MartinLoop — Prompts and Key Artifacts

MCP run_loop Tool Input Schema (verbatim from source)

export interface RunLoopInput {
  objective: string;
  workingDirectory?: string;
  engine?: "claude" | "codex";
  model?: string;
  maxUsd?: number;
  maxIterations?: number;
  maxTokens?: number;
  verificationPlan?: string[];
  allowedPaths?: string[];
  deniedPaths?: string[];
  workspaceId?: string;
  projectId?: string;
}

MCP run_loop Tool Output Schema (verbatim from source)

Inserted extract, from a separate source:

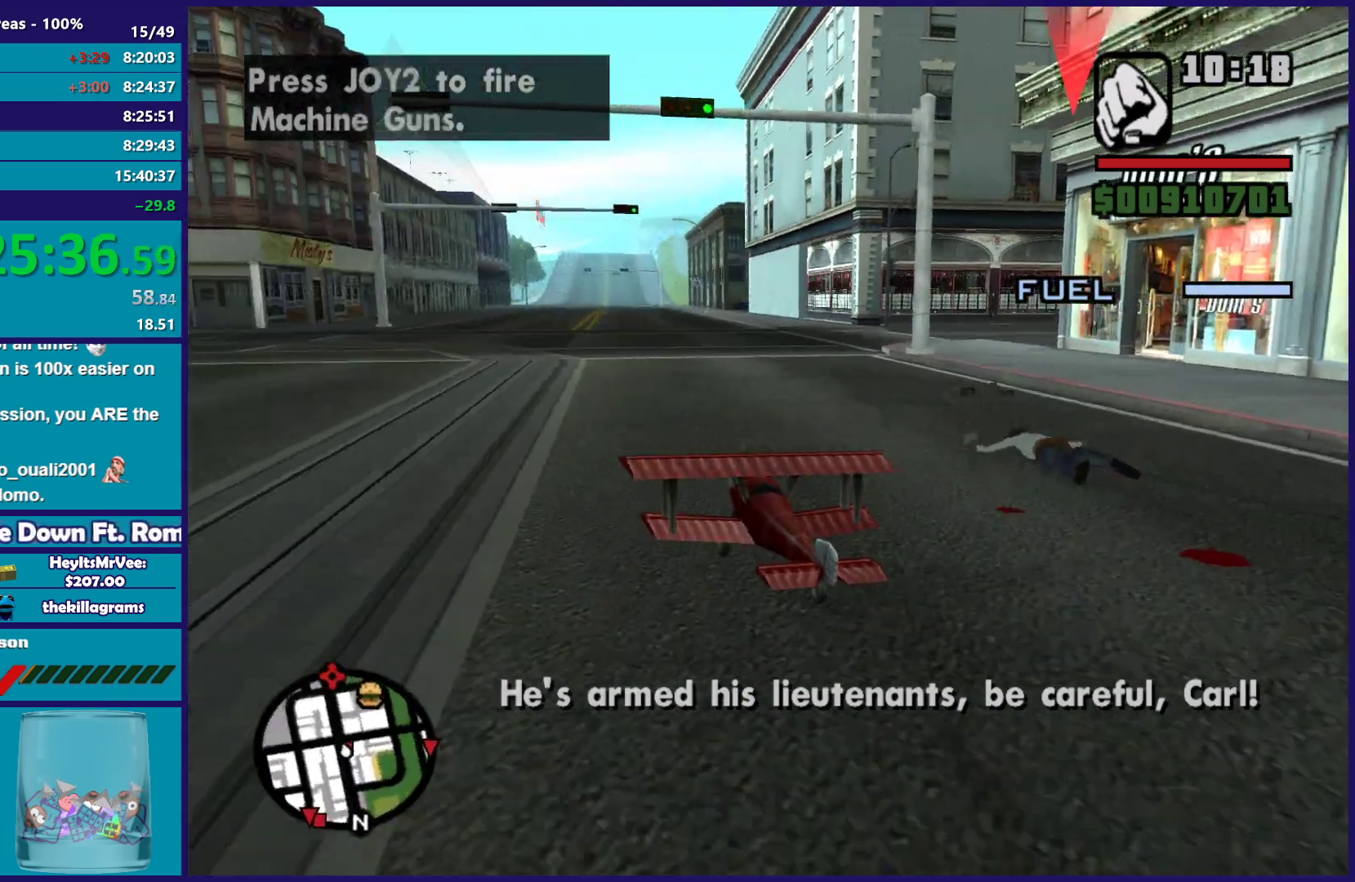
{"buttons": ["R2"], "left_stick": "center", "right_stick": "center", "button_events": [[300, "R2", "up"], [450, "R2", "down"]]}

export interface RunLoopOutput {
  status: string;
  lifecycleState: string;
  reason: string;
  attempts: number;
  costUsd: number;
  verificationPassed: boolean;
  loopId: string;
  pressure: string;
  shouldStop: boolean;
  remainingBudgetUsd: number;
  remainingIterations: number;
  remainingTokens: number;
  engine: MartinEngine;
  workingDirectory: string;
  budget: LoopBudget;
  inspection: {
    runsRoot: string;
    runDirectory: string;
    loopRecordPath: string;
    ledgerPath: string;
    // ... loop preview, verification summary, artifacts
  };
}

Config Example (verbatim from martin.config.example.yaml)

policyProfile: balanced
budget:
  # Hard cost cap for a run.
  maxUsd: 8
  # Early warning threshold below the hard cap.
  softLimitUsd: 5
  # Maximum number of loop iterations.
  maxIterations: 3
  # Maximum token budget for the run.
  maxTokens: 20000
governance:
  # Policy used when the run would take a destructive action.
  destructiveActionPolicy: approval
  # Where governance/telemetry events should be sent.
  telemetryDestination: control-plane
  # Verification commands used when --verify is not supplied.
  verifierRules:
    - pnpm test
    - pnpm lint

MCP Preflight Tool Call (from quickstart doc)

{
  "tool": "martin_preflight",
  "arguments": {
    "objective": "Fix the auth regression and prove it with tests",
    "engine": "codex",
    "maxUsd": 3,
    "maxIterations": 3,
    "verificationPlan": ["pnpm test --filter auth"],
    "allowedPaths": ["src/**", "tests/**"],
    "deniedPaths": [".env*", "secrets/**"]
  }
}

MCP Doctor Tool Call (from quickstart doc)

{
  "tool": "martin_doctor",
  "arguments": {
    "engine": "codex"
  }
}
martin_doctor
martin_preflight
martin_list_runs
martin_triage_runs
martin_run_dossier

MCP Prompts

Named prompts for discovery-first workflows:

Prompt Use Case
martin_start Onboarding + first run setup
martin_preflight Pre-execution policy check narrative
martin_triage Rank runs needing attention
martin_resume Resume interrupted run
martin_prove Prove run completion to reviewer
martin_release_check Pre-release governance check
martin_governed_coding_kickoff Start governed coding session
martin_debug_failed_run Debug failed run with evidence
martin_publish_readiness_review npm/release readiness
martin_triage_run_store Triage full run store

JSONL Record Format

Append-only records at ~/.martin/runs/<workspaceId>.jsonl:

{
  "loopId": "ml-abc123",
  "status": "completed",
  "lifecycleState": "verified",
  "costUsd": 2.30,
  "attempts": 1,
  "verificationPassed": true,
  "failureTaxonomy": null,
  "remainingBudget": { "usd": 5.70, "iterations": 2 },
  "redBlueResults": { "tier": "baseline", "decision": "pass" },
  "rollbackBoundary": { "commitSha": "abc123def" },
  "timestamp": "2026-05-26T10:00:00Z"
}
09

Uniqueness

MartinLoop — Uniqueness and Positioning

Differs from Seeds

MartinLoop occupies a unique niche in this batch: it is not a multi-agent orchestrator. It is a governance wrapper for single-agent coding loops. This makes it architecturally different from every other framework in the batch.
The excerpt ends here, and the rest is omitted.